State Attorney General Curtis Hill is rightly trying to light a fire under the Indiana Election Commission to consolidate Lake County's inefficient and unwieldy glut of voter precincts.
But the real root of the problem is Lake County government's inability to come up with its own workable plan — a glaring symptom of partisan foot-dragging.
The whole mess should serve as a lesson in the need for local government to deal with bad government messes before the state is compelled to step in.
With the May primary fast approaching, Lake County is on the cusp of yet another Election Day with 283 of its 523 voter precincts containing fewer than 600 active voters.
That's when consolidation — for good government's sake — should kick in. The parameter was set by the Legislature in a 2017 precinct consolidation law.
Under that law, the Lake County elections board, made up of three Democrats and two Republicans, had the first crack at creating a workable consolidation plan.

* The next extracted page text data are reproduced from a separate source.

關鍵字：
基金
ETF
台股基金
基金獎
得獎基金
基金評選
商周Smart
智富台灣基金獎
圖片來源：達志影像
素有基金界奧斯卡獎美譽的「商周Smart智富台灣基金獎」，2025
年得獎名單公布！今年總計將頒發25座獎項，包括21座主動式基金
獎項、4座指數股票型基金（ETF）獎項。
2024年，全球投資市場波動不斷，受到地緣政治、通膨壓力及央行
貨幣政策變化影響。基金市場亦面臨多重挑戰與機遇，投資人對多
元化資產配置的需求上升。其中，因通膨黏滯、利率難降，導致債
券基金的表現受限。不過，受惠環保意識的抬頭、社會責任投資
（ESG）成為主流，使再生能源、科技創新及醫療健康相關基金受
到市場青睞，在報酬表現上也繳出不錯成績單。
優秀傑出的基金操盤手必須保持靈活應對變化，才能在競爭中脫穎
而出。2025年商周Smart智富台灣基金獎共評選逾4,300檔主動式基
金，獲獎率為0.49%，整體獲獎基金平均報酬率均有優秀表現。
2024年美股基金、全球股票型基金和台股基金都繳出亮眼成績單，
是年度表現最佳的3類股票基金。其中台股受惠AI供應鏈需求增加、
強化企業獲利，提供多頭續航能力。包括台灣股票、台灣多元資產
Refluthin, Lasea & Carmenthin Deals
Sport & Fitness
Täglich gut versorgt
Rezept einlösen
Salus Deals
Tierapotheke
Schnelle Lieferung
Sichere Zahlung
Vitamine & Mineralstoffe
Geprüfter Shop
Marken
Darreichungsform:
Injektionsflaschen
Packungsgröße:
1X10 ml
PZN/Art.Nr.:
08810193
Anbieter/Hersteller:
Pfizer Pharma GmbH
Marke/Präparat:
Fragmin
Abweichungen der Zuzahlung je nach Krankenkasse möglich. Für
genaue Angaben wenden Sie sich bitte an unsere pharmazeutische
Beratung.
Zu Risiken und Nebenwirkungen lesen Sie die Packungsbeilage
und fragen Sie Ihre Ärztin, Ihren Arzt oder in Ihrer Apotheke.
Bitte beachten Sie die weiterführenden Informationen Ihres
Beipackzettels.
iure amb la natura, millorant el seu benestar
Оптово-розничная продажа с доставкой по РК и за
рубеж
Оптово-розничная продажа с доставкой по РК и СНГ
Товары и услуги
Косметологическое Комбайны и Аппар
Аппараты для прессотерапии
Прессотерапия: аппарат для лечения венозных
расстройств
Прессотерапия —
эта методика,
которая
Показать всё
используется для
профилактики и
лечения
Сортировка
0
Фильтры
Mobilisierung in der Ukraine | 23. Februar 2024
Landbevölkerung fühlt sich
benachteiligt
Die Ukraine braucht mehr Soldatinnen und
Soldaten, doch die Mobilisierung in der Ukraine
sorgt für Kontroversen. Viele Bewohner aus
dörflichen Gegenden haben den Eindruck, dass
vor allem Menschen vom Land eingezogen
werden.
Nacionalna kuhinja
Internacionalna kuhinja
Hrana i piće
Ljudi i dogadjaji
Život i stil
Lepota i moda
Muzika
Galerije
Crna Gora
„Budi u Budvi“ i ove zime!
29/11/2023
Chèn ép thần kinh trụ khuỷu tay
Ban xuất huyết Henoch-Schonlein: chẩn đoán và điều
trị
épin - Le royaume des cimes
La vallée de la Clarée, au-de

But they were unable to agree, invoking another edict in the law that put the mess on the Indiana Election Commission's desk.
Last year, the state commission failed on two separate attempts at drafting a Lake County voter precinct plan.
Earlier this week, Attorney General Hill told the state commission that its impasse isn't good enough.
We only wish a position of authority could have done the same on the local level.
Hill noted the state commission chairman "pursuant to statute, should reconvene the commission for this purpose, and it should remain in session until such time as an order is developed and agreed upon."
It's unfortunate the state must be involved, and it's a clear symptom of partisan sickness that brings efforts toward good and efficient government to a standstill throughout our nation.
At least now that the Indiana Election Commission holds sway over the matter, the attorney general can be an authoritative voice compelling action.